Steering shot -aftermkt replacement

so i am in the process of replacing my steering too due to it being very stiff. I spoke with a few people and one of them said that if i just grease the cable down near the engine i would be good to go. Is this just a temp fix and am i better off just replacing the whole cable and if so what size cable is needed for a 1989 v20? Summercooler1 i am out of atlantic highlands too. You have a slip there?
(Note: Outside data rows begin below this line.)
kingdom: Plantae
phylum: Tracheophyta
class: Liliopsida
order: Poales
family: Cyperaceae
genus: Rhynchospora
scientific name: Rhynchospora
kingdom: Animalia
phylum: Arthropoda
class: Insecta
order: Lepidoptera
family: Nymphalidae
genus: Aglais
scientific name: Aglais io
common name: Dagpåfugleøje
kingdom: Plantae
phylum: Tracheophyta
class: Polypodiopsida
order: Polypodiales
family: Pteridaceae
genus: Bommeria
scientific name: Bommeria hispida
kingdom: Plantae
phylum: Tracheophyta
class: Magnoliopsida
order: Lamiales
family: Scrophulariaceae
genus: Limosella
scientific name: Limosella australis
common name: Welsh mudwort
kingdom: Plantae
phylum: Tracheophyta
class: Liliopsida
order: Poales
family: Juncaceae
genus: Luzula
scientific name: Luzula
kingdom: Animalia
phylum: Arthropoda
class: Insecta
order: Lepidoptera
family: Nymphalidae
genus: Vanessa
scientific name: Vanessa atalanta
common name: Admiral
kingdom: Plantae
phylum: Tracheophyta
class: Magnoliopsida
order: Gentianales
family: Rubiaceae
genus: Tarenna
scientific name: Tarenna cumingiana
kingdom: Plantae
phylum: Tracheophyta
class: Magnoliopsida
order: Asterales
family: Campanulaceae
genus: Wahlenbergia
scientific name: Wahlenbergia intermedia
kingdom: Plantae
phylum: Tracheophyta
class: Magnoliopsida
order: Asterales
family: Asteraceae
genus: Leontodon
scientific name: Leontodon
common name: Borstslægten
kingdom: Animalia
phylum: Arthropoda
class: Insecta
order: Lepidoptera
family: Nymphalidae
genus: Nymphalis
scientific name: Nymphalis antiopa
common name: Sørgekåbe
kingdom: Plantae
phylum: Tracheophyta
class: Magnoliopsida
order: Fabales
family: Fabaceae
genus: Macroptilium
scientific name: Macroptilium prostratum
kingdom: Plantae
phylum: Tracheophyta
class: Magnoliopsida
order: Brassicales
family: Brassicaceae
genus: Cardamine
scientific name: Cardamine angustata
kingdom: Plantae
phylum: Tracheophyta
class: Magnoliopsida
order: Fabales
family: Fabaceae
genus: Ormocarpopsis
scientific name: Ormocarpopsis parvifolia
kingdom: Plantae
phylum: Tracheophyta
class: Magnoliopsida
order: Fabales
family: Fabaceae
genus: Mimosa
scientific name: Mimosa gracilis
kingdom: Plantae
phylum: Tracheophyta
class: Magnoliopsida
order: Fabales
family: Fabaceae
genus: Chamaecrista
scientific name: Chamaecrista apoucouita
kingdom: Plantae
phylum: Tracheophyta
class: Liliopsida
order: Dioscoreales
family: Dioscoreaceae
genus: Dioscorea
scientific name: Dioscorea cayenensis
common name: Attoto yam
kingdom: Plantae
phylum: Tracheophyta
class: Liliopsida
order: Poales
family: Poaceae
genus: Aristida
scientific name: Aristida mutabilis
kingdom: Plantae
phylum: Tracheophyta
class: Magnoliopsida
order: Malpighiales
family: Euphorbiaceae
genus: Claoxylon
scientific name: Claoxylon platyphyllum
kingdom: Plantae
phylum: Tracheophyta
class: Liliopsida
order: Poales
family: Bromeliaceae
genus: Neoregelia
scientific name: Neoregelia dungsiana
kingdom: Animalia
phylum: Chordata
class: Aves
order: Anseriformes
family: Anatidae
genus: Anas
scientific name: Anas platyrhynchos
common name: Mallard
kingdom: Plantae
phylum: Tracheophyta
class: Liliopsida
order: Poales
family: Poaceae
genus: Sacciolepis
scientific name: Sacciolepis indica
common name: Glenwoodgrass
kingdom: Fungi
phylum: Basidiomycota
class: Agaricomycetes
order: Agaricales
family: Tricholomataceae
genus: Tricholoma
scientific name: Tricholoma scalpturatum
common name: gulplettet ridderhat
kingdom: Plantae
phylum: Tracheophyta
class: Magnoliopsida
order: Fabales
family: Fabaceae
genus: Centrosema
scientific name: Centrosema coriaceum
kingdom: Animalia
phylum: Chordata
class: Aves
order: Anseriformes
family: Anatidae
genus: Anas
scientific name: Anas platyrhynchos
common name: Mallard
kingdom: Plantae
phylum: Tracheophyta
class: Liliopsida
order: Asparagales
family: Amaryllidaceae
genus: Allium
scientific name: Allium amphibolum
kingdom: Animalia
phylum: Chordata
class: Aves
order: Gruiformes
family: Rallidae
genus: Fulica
No, it's called maintenance.. all moving parts need to be maintained. Greese, oil and attention are the lifebloods of machinery. If you free up your steering by simply greesing the bottom end then that was the problem. As to your question about is it a temp fix or not, that answer lies with the attention thingie... inspect the cable outer jacket carefully for any cuts, abraisions, etc. Any place that would allow water to pass thru and into the cable itself. If there are none then chances are the steering cable is fine and your greese fix will be a permanant one. If there is a cut in the cable jacket then you'll eventually need to replace the cable assembly.. so in that case your fix is a temp one. SEAL ALL CUTS with silicone wrapped with tape after it's cured to extend the life of the cable. Red skys at night...
 
thank you for the great advice. Next time i head down to the boat i am going to grease the **** out of it and examine the cable. Thanks again for the quick response!
 
I just replaced my steering cable with the 4.2 no feedback. It was shot and I thought I could free it up, but no way. Had the no feedback on my last boat and it is excellent. Now as I found out(and others here) on my '87 there is no way to get the cable out without removing the motor. The cable solid part on the end is longer than the distance to the sides of the motorwell. I got around this by cutting a cable size u shape from the opening to the back of the transom. This way you can slide the new cable in. I will cover this with a plate from 1/4 starboard, then install a new rubber cable sleeve/boot. The cable I bought was 16' same as the factory used. But I think 17' might be a better choice. You dont even have a 1/2" to play with. For anyone doing this job, bolt cutters made the removal of the old one easy. But sliding out the old cable from the motor tube sleeve still required a hax saw to cut in half. This was before I made the cut for the cable. If you make the cut first, this too would be very easy. Teleflex recomends that you take the cable out of the sleeve every couple of years and clean out the greese. Put fresh grease and re-insert. This way it prevents build up which actually locks the cable. This is why I made the notch..what are you gonna do..remove your engine just to grease a cable? The other question was installing through the glove box. Yes it does install that way..one small issue is the 4.2 NFB is thicker, and you need to draw the cable inside then slide two bolts in to hold the collar. This can not be accomplished if the helm is installed first. There is no room for the bolts to slide in. Solution is to attach cable first..temporarily use the wheel to draw it in. Bolt the collar up...then push the helm up into place. A second set of hands would help..of course it was just me and 100 degrees...so it was tough. The 4.2 NFB system cost me $179.00 Shorts Marine in Del. It took about three hours to do..mainly brainstorming to get the cable out of the tube. Also too hot of a day. By the way the 4.2 is pretty much a direct replacement..the holes lined right up. Anyone with a tight steering should not be afraid to tackle this job. If you have not tried NFB steering..you will be amazed. It comes very close to Hydraulic. You can turn the wheel with one finger. Anyone has any questions...I'll see If I can help.